# The problem:
Answer these questions about the forum thread on unrolling adversarial networks:
1. In what framework is the implementation that one of the paper's authors provides written?
2. Which function does the thread suggest calling in the forward pass?
3. What notable exception to support does the thread name?

# Passage provided:
#####

Unrolling adversarial networks

Hi,

Has anyone implemented the GAN unrolling procedure from https://arxiv.org/pdf/1611.02163v3.pdf?

Is the point that we simulate optimisation of the discriminator for K steps, then use the final error at D to optimise the parameters of D from before we started unrolling?

Does this mean we have to store a copy of D’s parameters before we start the unrolling procedure? Does this mean that we end up discarding all the optimisation changes that occurred during unrolling? (Excluding the fact that they are implicitly bundled into the final output from the unrolling).

Also, do we unroll for both real and fake data through D, or just fake data?

Note that one of the authors has a tensorflow implementation here (https://github.com/poolio/unrolled_gan/blob/master/Unrolled%20GAN%20demo.ipynb) but that hasn’t helped my understanding very much.

Any help with this would be very much appreciated, cheers!

I don’t really know how unrolled GANs work, but as far as I remember they require taking gradient of functions of another gradient, and we don’t support that yet. It’s on our roadmap and we’re actively working on that, but it might take us some time.

Cool, cheers @apaszke!

this is supported now right? How can it be done?

It is supported for most things, one notable exception are the cudnn recurrent modules (like nn.LSTM). You can use torch.autograd.grad in your forward and use .backward just as you usually do in PyTorch.

Best regards

Thomas

Does it support recurrent modules using Pytorch 1.0 now ?

#####

# Study material:
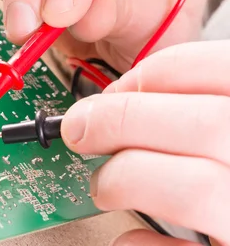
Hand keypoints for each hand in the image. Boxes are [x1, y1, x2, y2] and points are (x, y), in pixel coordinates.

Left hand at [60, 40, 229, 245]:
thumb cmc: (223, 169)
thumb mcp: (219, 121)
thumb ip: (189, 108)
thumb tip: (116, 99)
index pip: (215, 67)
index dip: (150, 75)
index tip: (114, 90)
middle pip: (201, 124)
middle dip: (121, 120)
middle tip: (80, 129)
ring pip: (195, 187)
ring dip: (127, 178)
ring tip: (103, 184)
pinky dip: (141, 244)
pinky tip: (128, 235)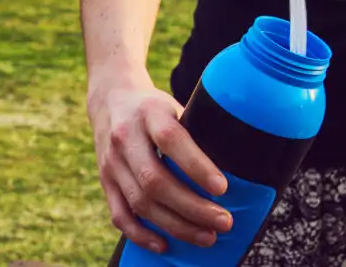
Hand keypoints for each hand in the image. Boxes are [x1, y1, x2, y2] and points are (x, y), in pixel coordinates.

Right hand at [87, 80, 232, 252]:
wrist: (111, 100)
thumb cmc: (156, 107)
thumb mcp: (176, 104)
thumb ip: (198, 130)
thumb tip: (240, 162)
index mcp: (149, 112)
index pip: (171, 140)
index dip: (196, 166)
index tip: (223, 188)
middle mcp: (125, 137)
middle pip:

#####

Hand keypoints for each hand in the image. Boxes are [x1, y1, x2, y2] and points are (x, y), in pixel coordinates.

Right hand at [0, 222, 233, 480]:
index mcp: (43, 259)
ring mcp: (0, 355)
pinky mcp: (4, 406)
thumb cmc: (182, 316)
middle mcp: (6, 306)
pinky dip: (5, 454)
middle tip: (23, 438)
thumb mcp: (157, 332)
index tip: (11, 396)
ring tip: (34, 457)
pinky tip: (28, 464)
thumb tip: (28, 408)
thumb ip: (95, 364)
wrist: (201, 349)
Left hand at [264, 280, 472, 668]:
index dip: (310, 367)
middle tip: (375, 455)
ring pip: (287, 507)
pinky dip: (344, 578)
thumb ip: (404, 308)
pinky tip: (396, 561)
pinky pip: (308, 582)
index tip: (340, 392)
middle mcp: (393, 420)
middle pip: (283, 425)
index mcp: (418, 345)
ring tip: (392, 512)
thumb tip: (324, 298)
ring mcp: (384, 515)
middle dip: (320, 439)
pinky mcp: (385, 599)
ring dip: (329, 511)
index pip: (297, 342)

#####

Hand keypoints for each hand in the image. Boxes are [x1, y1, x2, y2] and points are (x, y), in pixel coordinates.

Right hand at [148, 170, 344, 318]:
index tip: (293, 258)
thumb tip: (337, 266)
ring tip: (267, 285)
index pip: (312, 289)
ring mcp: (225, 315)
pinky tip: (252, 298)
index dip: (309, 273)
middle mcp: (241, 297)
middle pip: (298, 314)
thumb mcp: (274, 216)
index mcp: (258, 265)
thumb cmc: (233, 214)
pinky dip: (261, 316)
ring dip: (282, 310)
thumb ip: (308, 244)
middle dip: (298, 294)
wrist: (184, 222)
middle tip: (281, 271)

#####

# Output of the exercise:
1. TensorFlow.
2. torch.autograd.grad.
3. The cudnn recurrent modules, such as nn.LSTM.